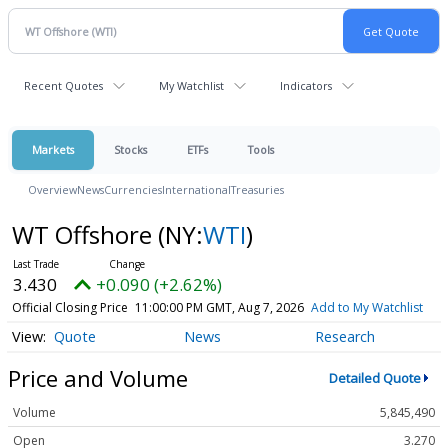
Recent Quotes
My Watchlist
Indicators
Markets
Stocks
ETFs
Tools
Overview
News
Currencies
International
Treasuries
WT Offshore
(NY:
WTI
)
3.430
+0.090 (+2.62%)
Official Closing Price
11:00:00 PM GMT, Aug 7, 2026
Add to My Watchlist
Quote
News
Research
Price and Volume
Detailed Quote
Volume
5,845,490
Open
3.270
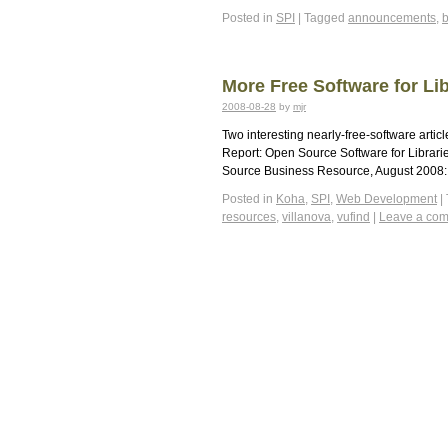
Posted in
SPI
|
Tagged
announcements
,
More Free Software for Lib
2008-08-28
by
mjr
Two interesting nearly-free-software arti
Report: Open Source Software for Librar
Source Business Resource, August 2008: 
Posted in
Koha
,
SPI
,
Web Development
|
resources
,
villanova
,
vufind
|
Leave a co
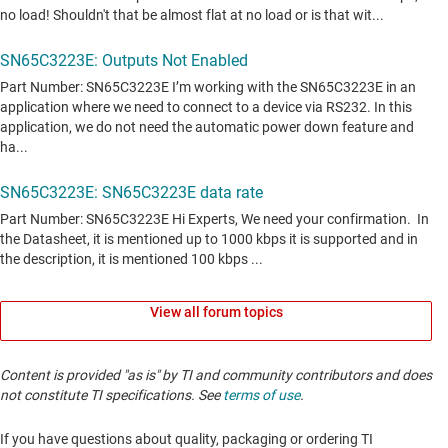
View all forum topics
Content is provided "as is" by TI and community contributors and does
not constitute TI specifications. See
terms of use
.
If you have questions about quality, packaging or ordering TI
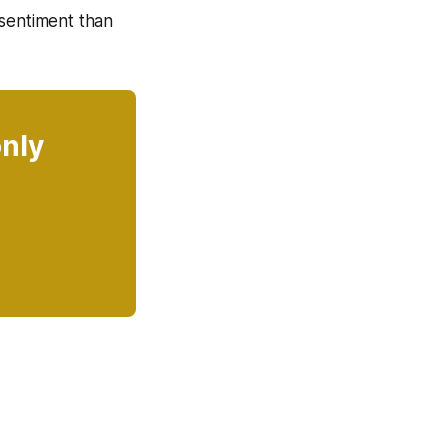
 sentiment than
only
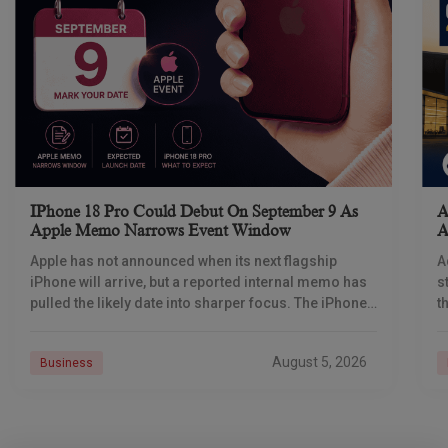
IPhone 18 Pro Could Debut On September 9 As
A
Apple Memo Narrows Event Window
A
Apple has not announced when its next flagship
A
iPhone will arrive, but a reported internal memo has
s
pulled the likely date into sharper focus. The iPhone
t
18 Pro launch is
a
r
August 5, 2026
Business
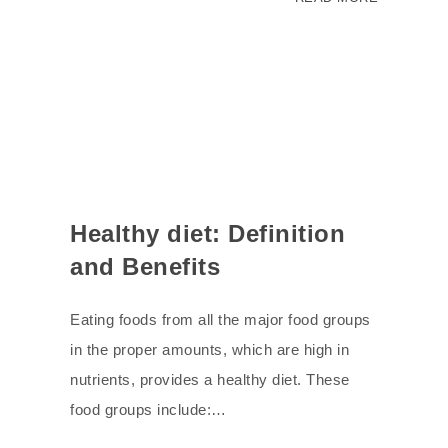
Healthy diet: Definition
and Benefits
Eating foods from all the major food groups
in the proper amounts, which are high in
nutrients, provides a healthy diet. These
food groups include:…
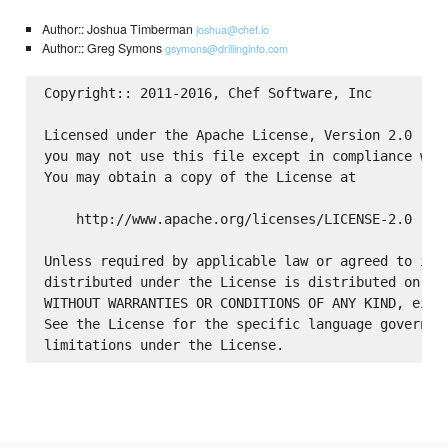
Author:: Joshua Timberman
joshua@chef.io
Author:: Greg Symons
gsymons@drillinginfo.com
Copyright:: 2011-2016, Chef Software, Inc

Licensed under the Apache License, Version 2.0 (the
you may not use this file except in compliance with
You may obtain a copy of the License at

    http://www.apache.org/licenses/LICENSE-2.0

Unless required by applicable law or agreed to in w
distributed under the License is distributed on an 
WITHOUT WARRANTIES OR CONDITIONS OF ANY KIND, eithe
See the License for the specific language governing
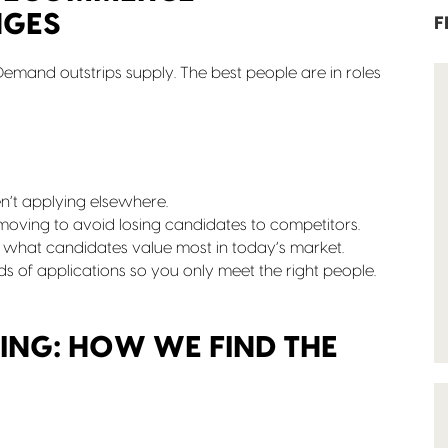
NGES
F
emand outstrips supply. The best people are in roles
’t applying elsewhere.
ving to avoid losing candidates to competitors.
 what candidates value most in today’s market.
eds of applications so you only meet the right people.
ING: HOW WE FIND THE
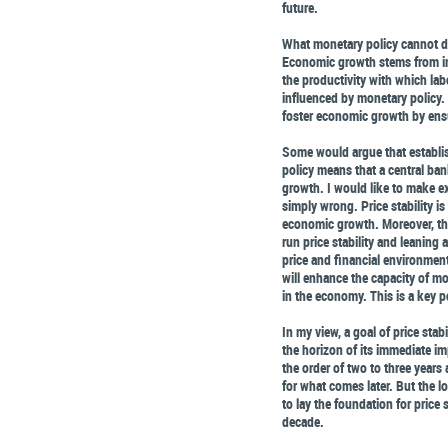
future.
What monetary policy cannot do
Economic growth stems from inc
the productivity with which labo
influenced by monetary policy.
foster economic growth by ensu
Some would argue that establish
policy means that a central ba
growth. I would like to make exp
simply wrong. Price stability i
economic growth. Moreover, th
run price stability and leaning
price and financial environment
will enhance the capacity of mo
in the economy. This is a key p
In my view, a goal of price stab
the horizon of its immediate im
the order of two to three years 
for what comes later. But the l
to lay the foundation for pric
decade.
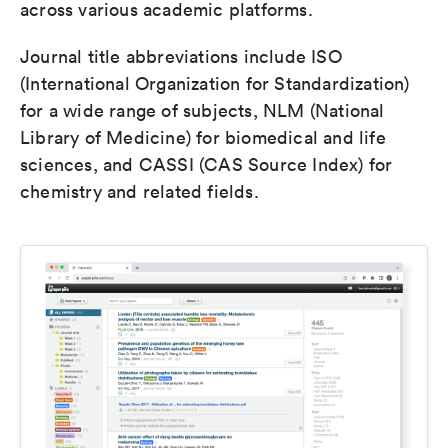
across various academic platforms.
Journal title abbreviations include ISO
(International Organization for Standardization)
for a wide range of subjects, NLM (National
Library of Medicine) for biomedical and life
sciences, and CASSI (CAS Source Index) for
chemistry and related fields.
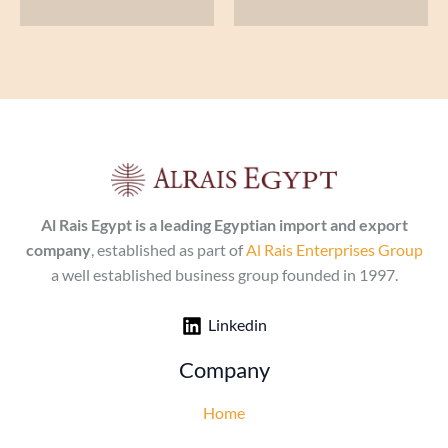
Al Rais Egypt is a leading Egyptian import and export
company
, established as part of
Al Rais Enterprises Group
a well established business group founded in 1997.
Linkedin
Company
Home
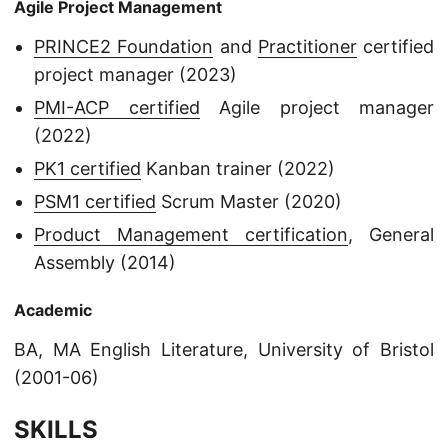
Agile Project Management
PRINCE2 Foundation
and
Practitioner
certified
project manager (2023)
PMI-ACP certified
Agile project manager
(2022)
PK1 certified
Kanban trainer (2022)
PSM1 certified
Scrum Master (2020)
Product Management certification
, General
Assembly (2014)
Academic
BA, MA English Literature, University of Bristol
(2001-06)
SKILLS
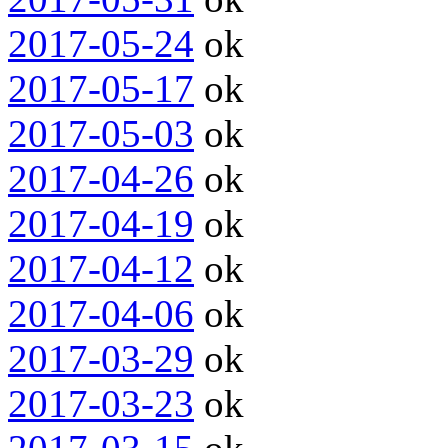
2017-05-24
ok
2017-05-17
ok
2017-05-03
ok
2017-04-26
ok
2017-04-19
ok
2017-04-12
ok
2017-04-06
ok
2017-03-29
ok
2017-03-23
ok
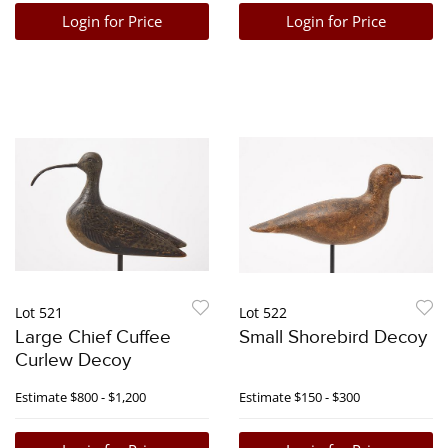
Login for Price
Login for Price
Lot 521
Lot 522
Large Chief Cuffee
Small Shorebird Decoy
Curlew Decoy
Estimate
$800 - $1,200
Estimate
$150 - $300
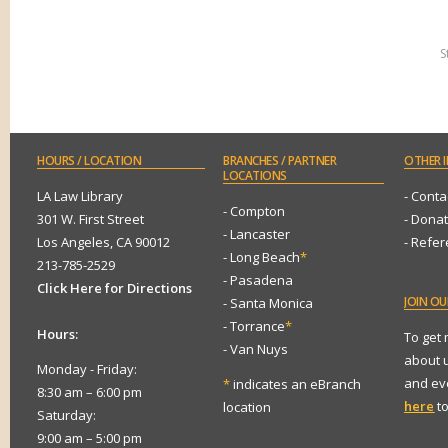
S
HOURS
/ LOCATION
BRANCHES
/ PARTNER
OTHER
I
LOCATIONS
LA Law Library
- Conta
- Compton
301 W. First Street
- Dona
- Lancaster
Los Angeles, CA 90012
- Refe
- Long Beach
*
213-785-2529
- Pasadena
Click Here for Directions
JOIN
OUR
- Santa Monica
- Torrance
*
Hours:
To get
- Van Nuys
about 
Monday - Friday:
and eve
*
indicates an eBranch
8:30 am – 6:00 pm
here
to
location
Saturday:
9:00 am – 5:00 pm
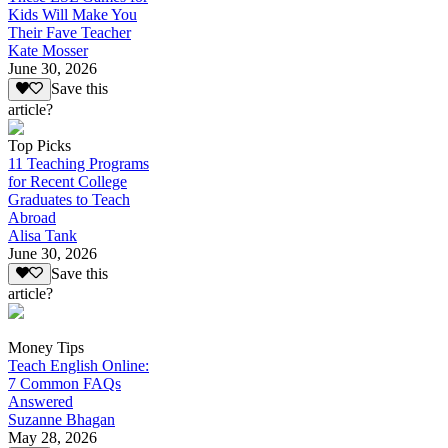
Kids Will Make You
Their Fave Teacher
Kate Mosser
June 30, 2026
Save this
article?
Top Picks
11 Teaching Programs
for Recent College
Graduates to Teach
Abroad
Alisa Tank
June 30, 2026
Save this
article?
Money Tips
Teach English Online:
7 Common FAQs
Answered
Suzanne Bhagan
May 28, 2026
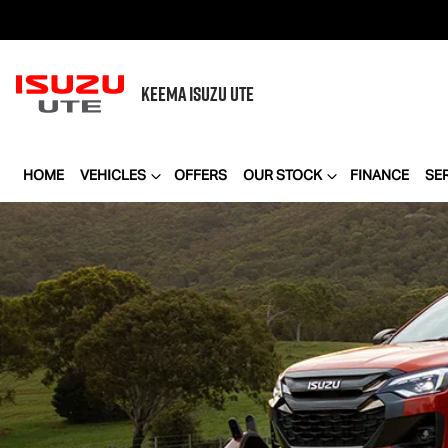
KEEMA
ISUZU UTE
HOME
VEHICLES
OFFERS
OUR STOCK
FINANCE
SE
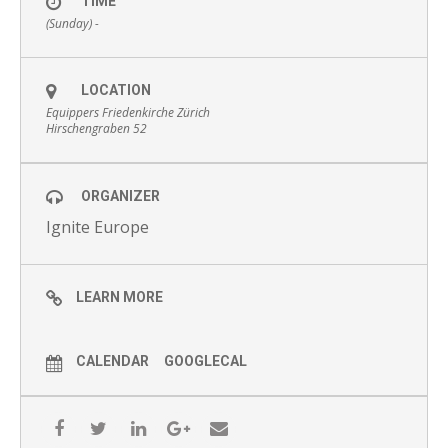
TIME
(Sunday) -
LOCATION
Equippers Friedenkirche Zürich
Hirschengraben 52
ORGANIZER
Ignite Europe
LEARN MORE
CALENDAR
GOOGLECAL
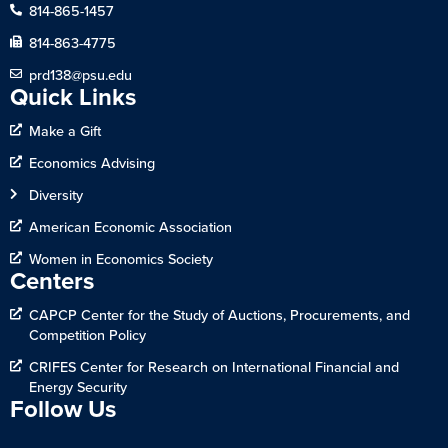
814-865-1457
814-863-4775
prd138@psu.edu
Quick Links
Make a Gift
Economics Advising
Diversity
American Economic Association
Women in Economics Society
Centers
CAPCP Center for the Study of Auctions, Procurements, and
Competition Policy
CRIFES Center for Research on International Financial and
Energy Security
Follow Us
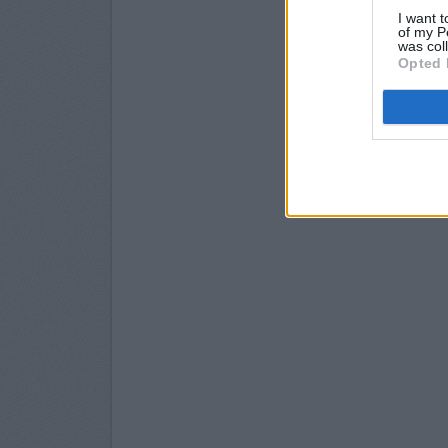
I want t
of my P
was col
Opted 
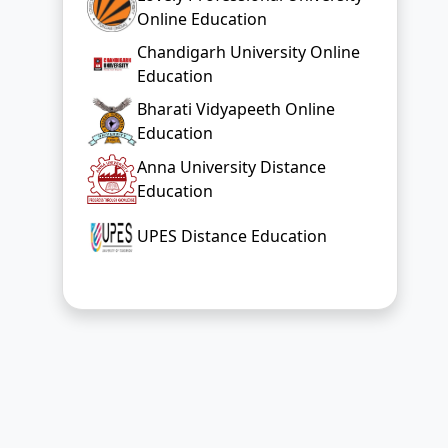
Online Education
Chandigarh University Online
Education
Bharati Vidyapeeth Online
Education
Anna University Distance
Education
UPES Distance Education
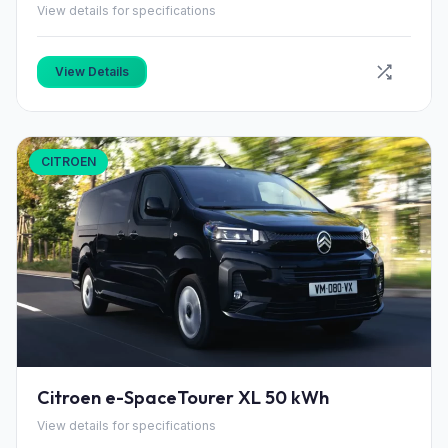
View details for specifications
View Details
CITROEN
Citroen e-SpaceTourer XL 50 kWh
View details for specifications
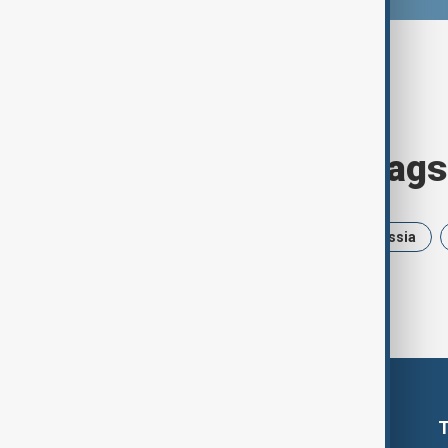
Browse today's tags
News
Politics
Israel
Russia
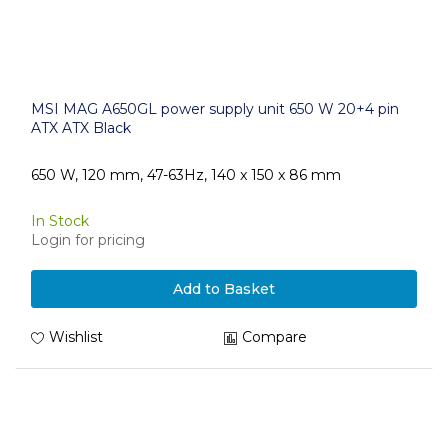
MSI MAG A650GL power supply unit 650 W 20+4 pin
ATX ATX Black
650 W, 120 mm, 47-63Hz, 140 x 150 x 86 mm
In Stock
Login for pricing
Add to Basket
Wishlist
Compare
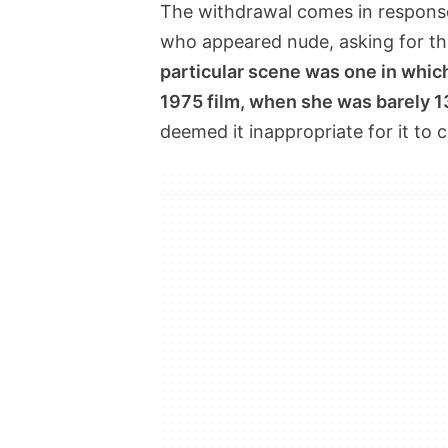
The withdrawal comes in response 
who appeared nude, asking for t
particular scene was one in which
1975 film, when she was barely 1
deemed it inappropriate for it to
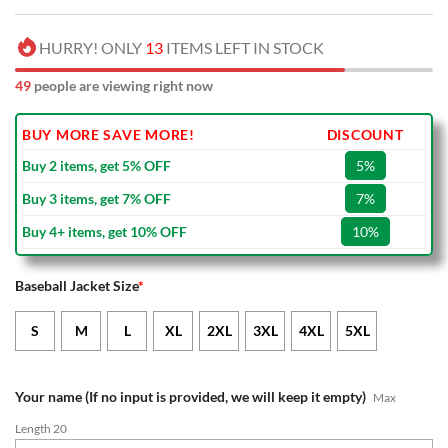
HURRY! ONLY
13
ITEMS LEFT IN STOCK
49
people are viewing right now
BUY MORE SAVE MORE!
DISCOUNT
Buy 2 items, get 5% OFF
5%
Buy 3 items, get 7% OFF
7%
Buy 4+ items, get 10% OFF
10%
Baseball Jacket Size
*
S
M
L
XL
2XL
3XL
4XL
5XL
Your name (If no input is provided, we will keep it empty)
Max
Length 20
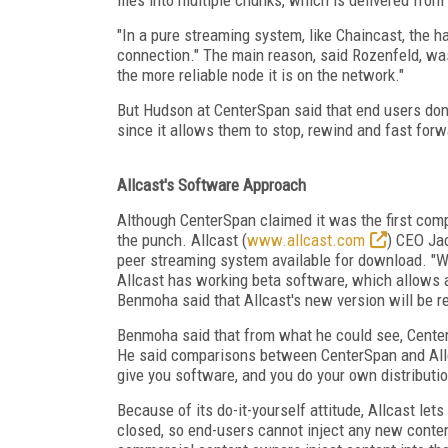
"In a pure streaming system, like Chaincast, the har
connection." The main reason, said Rozenfeld, was 
the more reliable node it is on the network."
But Hudson at CenterSpan said that end users don'
since it allows them to stop, rewind and fast forwar
Allcast's Software Approach
Although CenterSpan claimed it was the first comp
the punch. Allcast (
www.allcast.com
) CEO Jac
peer streaming system available for download. "We'
Allcast has working beta software, which allows a
Benmoha said that Allcast's new version will be re
Benmoha said that from what he could see, CenterSp
He said comparisons between CenterSpan and Allca
give you software, and you do your own distributio
Because of its do-it-yourself attitude, Allcast l
closed, so end-users cannot inject any new conte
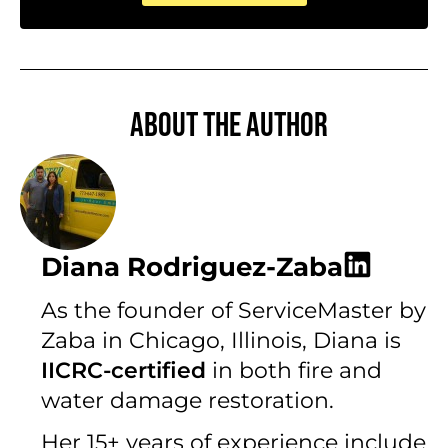
About the author
Diana Rodriguez-Zaba
As the founder of ServiceMaster by
Zaba in Chicago, Illinois, Diana is
IICRC-certified
in both fire and
water damage restoration.
Her 15+ years of experience include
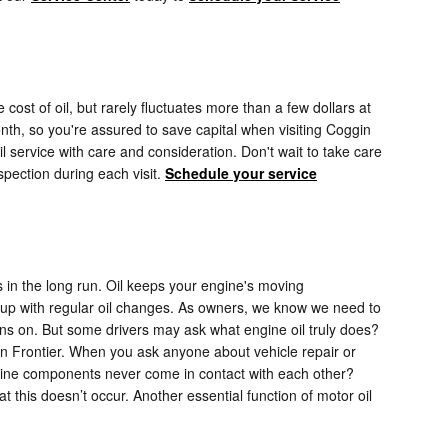
cost of oil, but rarely fluctuates more than a few dollars at
th, so you're assured to save capital when visiting Coggin
 service with care and consideration. Don't wait to take care
spection during each visit.
Schedule your service
s in the long run. Oil keeps your engine's moving
p up with regular oil changes. As owners, we know we need to
urns on. But some drivers may ask what engine oil truly does?
an Frontier. When you ask anyone about vehicle repair or
ngine components never come in contact with each other?
hat this doesn’t occur. Another essential function of motor oil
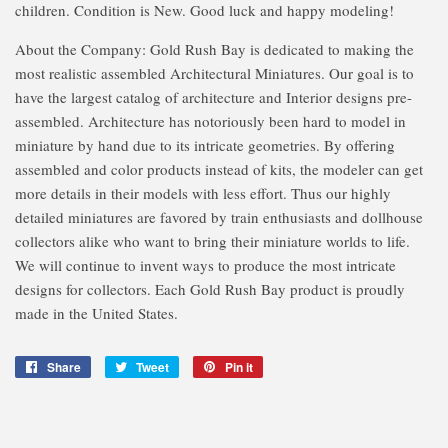
children. Condition is New. Good luck and happy modeling!
About the Company: Gold Rush Bay is dedicated to making the
most realistic assembled Architectural Miniatures. Our goal is to
have the largest catalog of architecture and Interior designs pre-
assembled. Architecture has notoriously been hard to model in
miniature by hand due to its intricate geometries. By offering
assembled and color products instead of kits, the modeler can get
more details in their models with less effort. Thus our highly
detailed miniatures are favored by train enthusiasts and dollhouse
collectors alike who want to bring their miniature worlds to life.
We will continue to invent ways to produce the most intricate
designs for collectors. Each Gold Rush Bay product is proudly
made in the United States.
Share
Share
Tweet
Tweet
Pin it
Pin
on
on
on
Facebook
Twitter
Pinterest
== == ==
Only one part of the material above is wanted: the lines from the one with "sentiment than" up to and including the one with "chemistry and related fields.". Please copy them exactly, pictures left out.

 sentiment than
only
IPhone 18 Pro Could Debut On September 9 As
A
Apple Memo Narrows Event Window
A
Apple has not announced when its next flagship
A
iPhone will arrive, but a reported internal memo has
s
pulled the likely date into sharper focus. The iPhone
t
18 Pro launch is
a
r
August 5, 2026
Business
Healthy diet: Definition
and Benefits
Eating foods from all the major food groups
in the proper amounts, which are high in
nutrients, provides a healthy diet. These
food groups include:…
Author:: Joshua Timberman
joshua@chef.io
Author:: Greg Symons
gsymons@drillinginfo.com
Copyright:: 2011-2016, Chef Software, Inc

Licensed under the Apache License, Version 2.0 (the
you may not use this file except in compliance with
You may obtain a copy of the License at

    http://www.apache.org/licenses/LICENSE-2.0

Unless required by applicable law or agreed to in w
distributed under the License is distributed on an 
WITHOUT WARRANTIES OR CONDITIONS OF ANY KIND, eithe
See the License for the specific language governing
NGES
F
emand outstrips supply. The best people are in roles
’t applying elsewhere.
ving to avoid losing candidates to competitors.
 what candidates value most in today’s market.
eds of applications so you only meet the right people.
ING: HOW WE FIND THE
future.
What monetary policy cannot do
Economic growth stems from inc
the productivity with which labo
influenced by monetary policy.
foster economic growth by ensu
Some would argue that establish
policy means that a central ba
growth. I would like to make exp
simply wrong. Price stability i
economic growth. Moreover, th
run price stability and leaning
price and financial environment
will enhance the capacity of mo
in the economy. This is a key p
In my view, a goal of price stab
the horizon of its immediate im
the order of two to three years 
for what comes later. But the l
to lay the foundation for pric
decade.
across various academic platforms.
Journal title abbreviations include ISO
(International Organization for Standardization)
for a wide range of subjects, NLM (National
Library of Medicine) for biomedical and life
sciences, and CASSI (CAS Source Index) for
chemistry and related fields.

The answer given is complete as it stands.